What is needed -
All of the records should be given again verbatim.

──────

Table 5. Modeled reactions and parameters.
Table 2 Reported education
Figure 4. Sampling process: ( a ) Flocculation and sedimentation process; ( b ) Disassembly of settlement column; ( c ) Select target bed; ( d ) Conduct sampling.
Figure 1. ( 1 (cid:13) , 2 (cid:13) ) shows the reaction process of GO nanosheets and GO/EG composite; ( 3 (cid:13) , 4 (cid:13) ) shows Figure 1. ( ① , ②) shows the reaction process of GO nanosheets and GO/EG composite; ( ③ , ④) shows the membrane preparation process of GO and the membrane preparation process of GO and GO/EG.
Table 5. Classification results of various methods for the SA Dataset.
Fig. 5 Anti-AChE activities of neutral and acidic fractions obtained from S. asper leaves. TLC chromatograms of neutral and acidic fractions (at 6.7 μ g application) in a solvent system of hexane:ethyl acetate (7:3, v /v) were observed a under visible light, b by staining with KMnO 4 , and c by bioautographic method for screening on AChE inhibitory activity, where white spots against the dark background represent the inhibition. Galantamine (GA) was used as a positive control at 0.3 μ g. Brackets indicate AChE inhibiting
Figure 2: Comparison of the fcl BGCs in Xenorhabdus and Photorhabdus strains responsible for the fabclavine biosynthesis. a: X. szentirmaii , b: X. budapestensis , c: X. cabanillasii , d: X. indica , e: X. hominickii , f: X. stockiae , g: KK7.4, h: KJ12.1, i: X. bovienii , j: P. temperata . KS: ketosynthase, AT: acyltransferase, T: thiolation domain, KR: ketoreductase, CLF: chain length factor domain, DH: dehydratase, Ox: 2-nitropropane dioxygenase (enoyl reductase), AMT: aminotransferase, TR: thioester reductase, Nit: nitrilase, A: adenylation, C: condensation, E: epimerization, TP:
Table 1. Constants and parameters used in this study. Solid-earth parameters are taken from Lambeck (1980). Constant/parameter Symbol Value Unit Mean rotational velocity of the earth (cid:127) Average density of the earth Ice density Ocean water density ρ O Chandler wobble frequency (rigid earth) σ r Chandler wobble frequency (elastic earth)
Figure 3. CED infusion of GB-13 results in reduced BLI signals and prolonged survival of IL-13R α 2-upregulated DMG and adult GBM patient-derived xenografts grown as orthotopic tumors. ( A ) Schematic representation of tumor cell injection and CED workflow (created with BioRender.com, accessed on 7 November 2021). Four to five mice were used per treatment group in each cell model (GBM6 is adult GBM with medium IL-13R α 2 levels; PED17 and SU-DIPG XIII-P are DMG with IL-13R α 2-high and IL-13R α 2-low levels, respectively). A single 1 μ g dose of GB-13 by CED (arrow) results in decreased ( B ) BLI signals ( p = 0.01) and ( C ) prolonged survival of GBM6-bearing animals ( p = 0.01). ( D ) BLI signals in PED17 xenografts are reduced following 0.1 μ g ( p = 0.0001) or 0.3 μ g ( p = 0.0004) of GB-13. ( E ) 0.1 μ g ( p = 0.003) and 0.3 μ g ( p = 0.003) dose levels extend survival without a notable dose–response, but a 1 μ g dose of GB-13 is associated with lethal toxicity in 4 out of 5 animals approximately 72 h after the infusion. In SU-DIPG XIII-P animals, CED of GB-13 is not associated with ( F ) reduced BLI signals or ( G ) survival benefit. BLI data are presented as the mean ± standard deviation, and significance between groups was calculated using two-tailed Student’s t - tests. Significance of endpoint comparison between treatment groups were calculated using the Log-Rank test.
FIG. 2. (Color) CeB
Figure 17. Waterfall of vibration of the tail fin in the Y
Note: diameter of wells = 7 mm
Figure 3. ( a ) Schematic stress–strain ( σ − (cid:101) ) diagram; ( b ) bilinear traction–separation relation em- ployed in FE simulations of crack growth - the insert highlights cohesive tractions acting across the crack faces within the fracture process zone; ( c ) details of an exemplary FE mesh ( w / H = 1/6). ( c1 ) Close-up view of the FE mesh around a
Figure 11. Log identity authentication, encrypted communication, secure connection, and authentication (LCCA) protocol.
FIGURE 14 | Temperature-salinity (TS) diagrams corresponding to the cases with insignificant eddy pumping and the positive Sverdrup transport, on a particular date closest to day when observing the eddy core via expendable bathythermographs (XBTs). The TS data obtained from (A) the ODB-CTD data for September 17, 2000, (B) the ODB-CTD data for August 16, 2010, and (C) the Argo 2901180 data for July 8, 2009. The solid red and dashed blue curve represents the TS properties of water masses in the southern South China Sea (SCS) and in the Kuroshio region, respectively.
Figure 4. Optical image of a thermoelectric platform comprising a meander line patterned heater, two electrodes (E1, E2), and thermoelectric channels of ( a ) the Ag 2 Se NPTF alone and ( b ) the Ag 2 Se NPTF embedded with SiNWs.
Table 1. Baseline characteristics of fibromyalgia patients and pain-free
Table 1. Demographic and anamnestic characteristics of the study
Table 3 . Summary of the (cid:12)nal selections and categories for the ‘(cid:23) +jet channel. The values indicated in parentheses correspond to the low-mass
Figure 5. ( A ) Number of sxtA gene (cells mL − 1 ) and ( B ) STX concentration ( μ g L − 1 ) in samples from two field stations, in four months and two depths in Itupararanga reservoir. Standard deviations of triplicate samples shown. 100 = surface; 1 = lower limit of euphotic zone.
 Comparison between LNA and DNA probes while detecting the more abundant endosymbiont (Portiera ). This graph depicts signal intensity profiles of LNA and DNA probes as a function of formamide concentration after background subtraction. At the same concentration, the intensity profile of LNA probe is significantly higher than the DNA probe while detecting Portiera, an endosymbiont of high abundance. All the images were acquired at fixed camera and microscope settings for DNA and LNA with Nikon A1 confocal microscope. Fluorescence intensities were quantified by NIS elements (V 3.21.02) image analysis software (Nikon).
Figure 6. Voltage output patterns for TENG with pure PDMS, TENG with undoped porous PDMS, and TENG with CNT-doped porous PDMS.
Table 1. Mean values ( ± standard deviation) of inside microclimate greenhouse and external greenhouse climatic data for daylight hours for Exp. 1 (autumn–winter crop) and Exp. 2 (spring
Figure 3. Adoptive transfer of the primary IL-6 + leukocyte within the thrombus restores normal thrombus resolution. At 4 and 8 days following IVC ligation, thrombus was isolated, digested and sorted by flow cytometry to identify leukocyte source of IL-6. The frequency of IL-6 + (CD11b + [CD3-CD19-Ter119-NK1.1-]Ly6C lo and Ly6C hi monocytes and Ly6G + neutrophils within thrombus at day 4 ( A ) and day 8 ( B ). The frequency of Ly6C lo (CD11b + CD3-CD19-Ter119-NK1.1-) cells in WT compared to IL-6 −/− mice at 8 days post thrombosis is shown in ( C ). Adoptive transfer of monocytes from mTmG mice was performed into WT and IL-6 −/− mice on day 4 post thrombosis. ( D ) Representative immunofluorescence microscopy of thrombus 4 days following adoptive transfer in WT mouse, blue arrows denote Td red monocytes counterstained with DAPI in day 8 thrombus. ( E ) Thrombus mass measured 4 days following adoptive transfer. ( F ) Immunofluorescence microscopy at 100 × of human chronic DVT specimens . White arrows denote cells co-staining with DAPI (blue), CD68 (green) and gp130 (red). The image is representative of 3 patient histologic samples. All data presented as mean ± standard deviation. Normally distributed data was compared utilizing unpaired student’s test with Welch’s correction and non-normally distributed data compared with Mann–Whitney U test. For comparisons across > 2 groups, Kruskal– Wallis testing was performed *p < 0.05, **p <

──────

Answer box -
Table 5. Modeled reactions and parameters.
Table 2 Reported education
Figure 4. Sampling process: ( a ) Flocculation and sedimentation process; ( b ) Disassembly of settlement column; ( c ) Select target bed; ( d ) Conduct sampling.
Figure 1. ( 1 (cid:13) , 2 (cid:13) ) shows the reaction process of GO nanosheets and GO/EG composite; ( 3 (cid:13) , 4 (cid:13) ) shows Figure 1. ( ① , ②) shows the reaction process of GO nanosheets and GO/EG composite; ( ③ , ④) shows the membrane preparation process of GO and the membrane preparation process of GO and GO/EG.
Table 5. Classification results of various methods for the SA Dataset.
Fig. 5 Anti-AChE activities of neutral and acidic fractions obtained from S. asper leaves. TLC chromatograms of neutral and acidic fractions (at 6.7 μ g application) in a solvent system of hexane:ethyl acetate (7:3, v /v) were observed a under visible light, b by staining with KMnO 4 , and c by bioautographic method for screening on AChE inhibitory activity, where white spots against the dark background represent the inhibition. Galantamine (GA) was used as a positive control at 0.3 μ g. Brackets indicate AChE inhibiting
Figure 2: Comparison of the fcl BGCs in Xenorhabdus and Photorhabdus strains responsible for the fabclavine biosynthesis. a: X. szentirmaii , b: X. budapestensis , c: X. cabanillasii , d: X. indica , e: X. hominickii , f: X. stockiae , g: KK7.4, h: KJ12.1, i: X. bovienii , j: P. temperata . KS: ketosynthase, AT: acyltransferase, T: thiolation domain, KR: ketoreductase, CLF: chain length factor domain, DH: dehydratase, Ox: 2-nitropropane dioxygenase (enoyl reductase), AMT: aminotransferase, TR: thioester reductase, Nit: nitrilase, A: adenylation, C: condensation, E: epimerization, TP:
Table 1. Constants and parameters used in this study. Solid-earth parameters are taken from Lambeck (1980). Constant/parameter Symbol Value Unit Mean rotational velocity of the earth (cid:127) Average density of the earth Ice density Ocean water density ρ O Chandler wobble frequency (rigid earth) σ r Chandler wobble frequency (elastic earth)
Figure 3. CED infusion of GB-13 results in reduced BLI signals and prolonged survival of IL-13R α 2-upregulated DMG and adult GBM patient-derived xenografts grown as orthotopic tumors. ( A ) Schematic representation of tumor cell injection and CED workflow (created with BioRender.com, accessed on 7 November 2021). Four to five mice were used per treatment group in each cell model (GBM6 is adult GBM with medium IL-13R α 2 levels; PED17 and SU-DIPG XIII-P are DMG with IL-13R α 2-high and IL-13R α 2-low levels, respectively). A single 1 μ g dose of GB-13 by CED (arrow) results in decreased ( B ) BLI signals ( p = 0.01) and ( C ) prolonged survival of GBM6-bearing animals ( p = 0.01). ( D ) BLI signals in PED17 xenografts are reduced following 0.1 μ g ( p = 0.0001) or 0.3 μ g ( p = 0.0004) of GB-13. ( E ) 0.1 μ g ( p = 0.003) and 0.3 μ g ( p = 0.003) dose levels extend survival without a notable dose–response, but a 1 μ g dose of GB-13 is associated with lethal toxicity in 4 out of 5 animals approximately 72 h after the infusion. In SU-DIPG XIII-P animals, CED of GB-13 is not associated with ( F ) reduced BLI signals or ( G ) survival benefit. BLI data are presented as the mean ± standard deviation, and significance between groups was calculated using two-tailed Student’s t - tests. Significance of endpoint comparison between treatment groups were calculated using the Log-Rank test.
FIG. 2. (Color) CeB
Figure 17. Waterfall of vibration of the tail fin in the Y
Note: diameter of wells = 7 mm
Figure 3. ( a ) Schematic stress–strain ( σ − (cid:101) ) diagram; ( b ) bilinear traction–separation relation em- ployed in FE simulations of crack growth - the insert highlights cohesive tractions acting across the crack faces within the fracture process zone; ( c ) details of an exemplary FE mesh ( w / H = 1/6). ( c1 ) Close-up view of the FE mesh around a
Figure 11. Log identity authentication, encrypted communication, secure connection, and authentication (LCCA) protocol.
FIGURE 14 | Temperature-salinity (TS) diagrams corresponding to the cases with insignificant eddy pumping and the positive Sverdrup transport, on a particular date closest to day when observing the eddy core via expendable bathythermographs (XBTs). The TS data obtained from (A) the ODB-CTD data for September 17, 2000, (B) the ODB-CTD data for August 16, 2010, and (C) the Argo 2901180 data for July 8, 2009. The solid red and dashed blue curve represents the TS properties of water masses in the southern South China Sea (SCS) and in the Kuroshio region, respectively.
Figure 4. Optical image of a thermoelectric platform comprising a meander line patterned heater, two electrodes (E1, E2), and thermoelectric channels of ( a ) the Ag 2 Se NPTF alone and ( b ) the Ag 2 Se NPTF embedded with SiNWs.
Table 1. Baseline characteristics of fibromyalgia patients and pain-free
Table 1. Demographic and anamnestic characteristics of the study
Table 3 . Summary of the (cid:12)nal selections and categories for the ‘(cid:23) +jet channel. The values indicated in parentheses correspond to the low-mass
Figure 5. ( A ) Number of sxtA gene (cells mL − 1 ) and ( B ) STX concentration ( μ g L − 1 ) in samples from two field stations, in four months and two depths in Itupararanga reservoir. Standard deviations of triplicate samples shown. 100 = surface; 1 = lower limit of euphotic zone.
 Comparison between LNA and DNA probes while detecting the more abundant endosymbiont (Portiera ). This graph depicts signal intensity profiles of LNA and DNA probes as a function of formamide concentration after background subtraction. At the same concentration, the intensity profile of LNA probe is significantly higher than the DNA probe while detecting Portiera, an endosymbiont of high abundance. All the images were acquired at fixed camera and microscope settings for DNA and LNA with Nikon A1 confocal microscope. Fluorescence intensities were quantified by NIS elements (V 3.21.02) image analysis software (Nikon).
Figure 6. Voltage output patterns for TENG with pure PDMS, TENG with undoped porous PDMS, and TENG with CNT-doped porous PDMS.
Table 1. Mean values ( ± standard deviation) of inside microclimate greenhouse and external greenhouse climatic data for daylight hours for Exp. 1 (autumn–winter crop) and Exp. 2 (spring
Figure 3. Adoptive transfer of the primary IL-6 + leukocyte within the thrombus restores normal thrombus resolution. At 4 and 8 days following IVC ligation, thrombus was isolated, digested and sorted by flow cytometry to identify leukocyte source of IL-6. The frequency of IL-6 + (CD11b + [CD3-CD19-Ter119-NK1.1-]Ly6C lo and Ly6C hi monocytes and Ly6G + neutrophils within thrombus at day 4 ( A ) and day 8 ( B ). The frequency of Ly6C lo (CD11b + CD3-CD19-Ter119-NK1.1-) cells in WT compared to IL-6 −/− mice at 8 days post thrombosis is shown in ( C ). Adoptive transfer of monocytes from mTmG mice was performed into WT and IL-6 −/− mice on day 4 post thrombosis. ( D ) Representative immunofluorescence microscopy of thrombus 4 days following adoptive transfer in WT mouse, blue arrows denote Td red monocytes counterstained with DAPI in day 8 thrombus. ( E ) Thrombus mass measured 4 days following adoptive transfer. ( F ) Immunofluorescence microscopy at 100 × of human chronic DVT specimens . White arrows denote cells co-staining with DAPI (blue), CD68 (green) and gp130 (red). The image is representative of 3 patient histologic samples. All data presented as mean ± standard deviation. Normally distributed data was compared utilizing unpaired student’s test with Welch’s correction and non-normally distributed data compared with Mann–Whitney U test. For comparisons across > 2 groups, Kruskal– Wallis testing was performed *p < 0.05, **p <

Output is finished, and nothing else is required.